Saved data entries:
========================

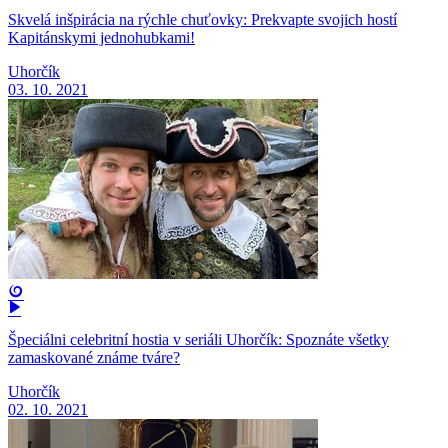
Skvelá inšpirácia na rýchle chuťovky: Prekvapte svojich hostí
Kapitánskymi jednohubkami!
Uhorčík
03. 10. 2021
Špeciálni celebritní hostia v seriáli Uhorčík: Spoznáte všetky
zamaskované známe tváre?
Uhorčík
02. 10. 2021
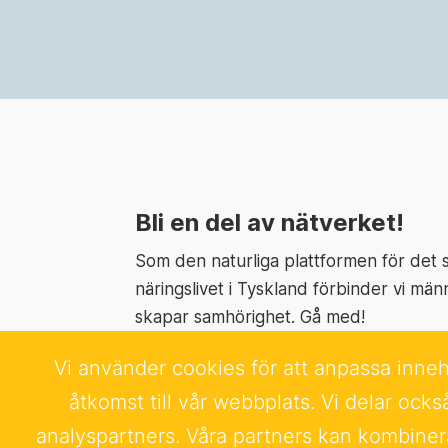
Bli en del av nätverket!
Som den naturliga plattformen för det
näringslivet i Tyskland förbinder vi män
skapar samhörighet. Gå med!
Vi använder cookies för att anpassa innehå
Läs mer
åtkomst till vår webbplats. Vi delar oc
analyspartners. Våra partners kan kombiner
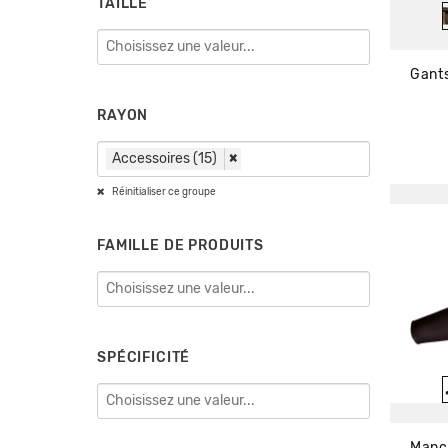
TAILLE
Gant
RAYON
Accessoires (15)
×
Réinitialiser ce groupe
FAMILLE DE PRODUITS
SPÉCIFICITÉ
Manc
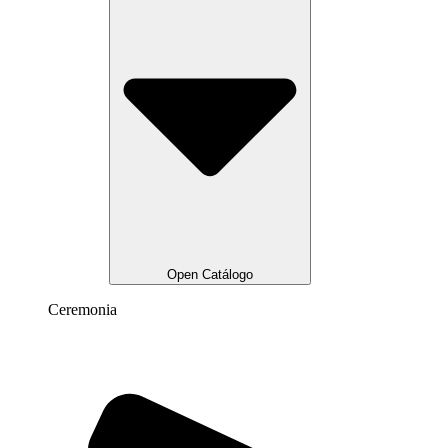
Open Catálogo
Ceremonia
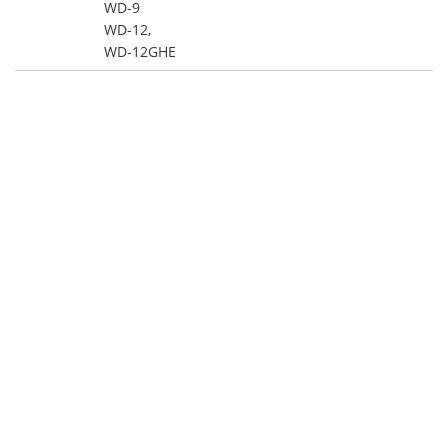
WD-9
WD-12,
WD-12GHE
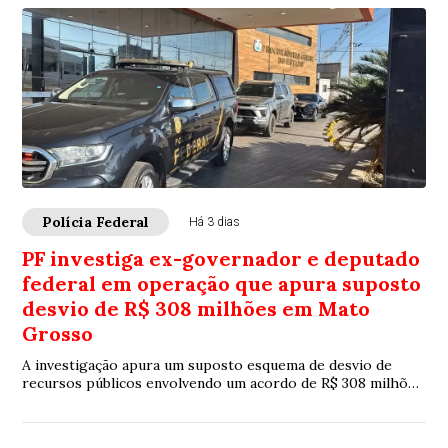
Polícia Federal
Há 3 dias
PF investiga ex-governador e deputado
federal em operação que apura suposto
desvio de R$ 308 milhões em Mato
Grosso
A investigação apura um suposto esquema de desvio de
recursos públicos envolvendo um acordo de R$ 308 milhões
firmado entre o governo estadual e uma empresa de
telefonia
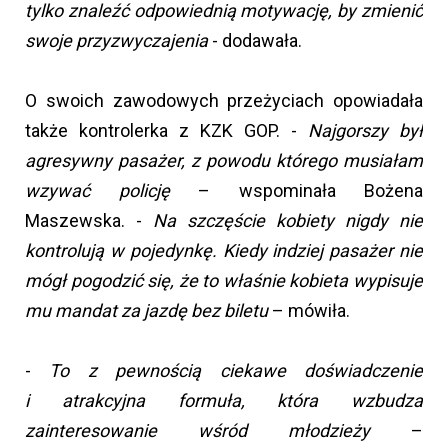
tylko znaleźć odpowiednią motywację, by zmienić
swoje przyzwyczajenia
- dodawała.
O swoich zawodowych przeżyciach opowiadała
także kontrolerka z KZK GOP. -
Najgorszy był
agresywny pasażer, z powodu którego musiałam
wzywać policję
– wspominała Bożena
Maszewska. -
Na szczęście kobiety nigdy nie
kontrolują w pojedynkę. Kiedy indziej pasażer nie
mógł pogodzić się, że to właśnie kobieta wypisuje
mu mandat za jazdę bez biletu
– mówiła.
-
To z pewnością ciekawe doświadczenie
i atrakcyjna formuła, która wzbudza
zainteresowanie wśród młodzieży
–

========================

▶ **Requirement**: Render all of the listing above as a JSON list of strings, one string for each line, skipping blank lines. Leave the picture markers out of the answer.

▶ **Written solution**:
[
  "Skvelá inšpirácia na rýchle chuťovky: Prekvapte svojich hostí",
  "Kapitánskymi jednohubkami!",
  "Uhorčík",
  "03. 10. 2021",
  "Špeciálni celebritní hostia v seriáli Uhorčík: Spoznáte všetky",
  "zamaskované známe tváre?",
  "Uhorčík",
  "02. 10. 2021",
  "Bli en del av nätverket!",
  "Som den naturliga plattformen för det",
  "näringslivet i Tyskland förbinder vi män",
  "skapar samhörighet. Gå med!",
  "Vi använder cookies för att anpassa innehå",
  "Läs mer",
  "åtkomst till vår webbplats. Vi delar oc",
  "analyspartners. Våra partners kan kombiner",
  "TAILLE",
  "Gant",
  "RAYON",
  "Accessoires (15)",
  "×",
  "Réinitialiser ce groupe",
  "FAMILLE DE PRODUITS",
  "SPÉCIFICITÉ",
  "Manc",
  "Open Catálogo",
  "Ceremonia",
  "WD-9",
  "WD-12,",
  "WD-12GHE",
  "Polícia Federal",
  "Há 3 dias",
  "PF investiga ex-governador e deputado",
  "federal em operação que apura suposto",
  "desvio de R$ 308 milhões em Mato",
  "Grosso",
  "A investigação apura um suposto esquema de desvio de",
  "recursos públicos envolvendo um acordo de R$ 308 milhões",
  "firmado entre o governo estadual e uma empresa de",
  "telefonia",
  "tylko znaleźć odpowiednią motywację, by zmienić",
  "swoje przyzwyczajenia",
  "- dodawała.",
  "O swoich zawodowych przeżyciach opowiadała",
  "także kontrolerka z KZK GOP. -",
  "Najgorszy był",
  "agresywny pasażer, z powodu którego musiałam",
  "wzywać policję",
  "– wspominała Bożena",
  "Maszewska. -",
  "Na szczęście kobiety nigdy nie",
  "kontrolują w pojedynkę. Kiedy indziej pasażer nie",
  "mógł pogodzić się, że to właśnie kobieta wypisuje",
  "mu mandat za jazdę bez biletu",
  "– mówiła.",
  "-",
  "To z pewnością ciekawe doświadczenie",
  "i atrakcyjna formuła, która wzbudza",
  "zainteresowanie wśród młodzieży",
  "–"
]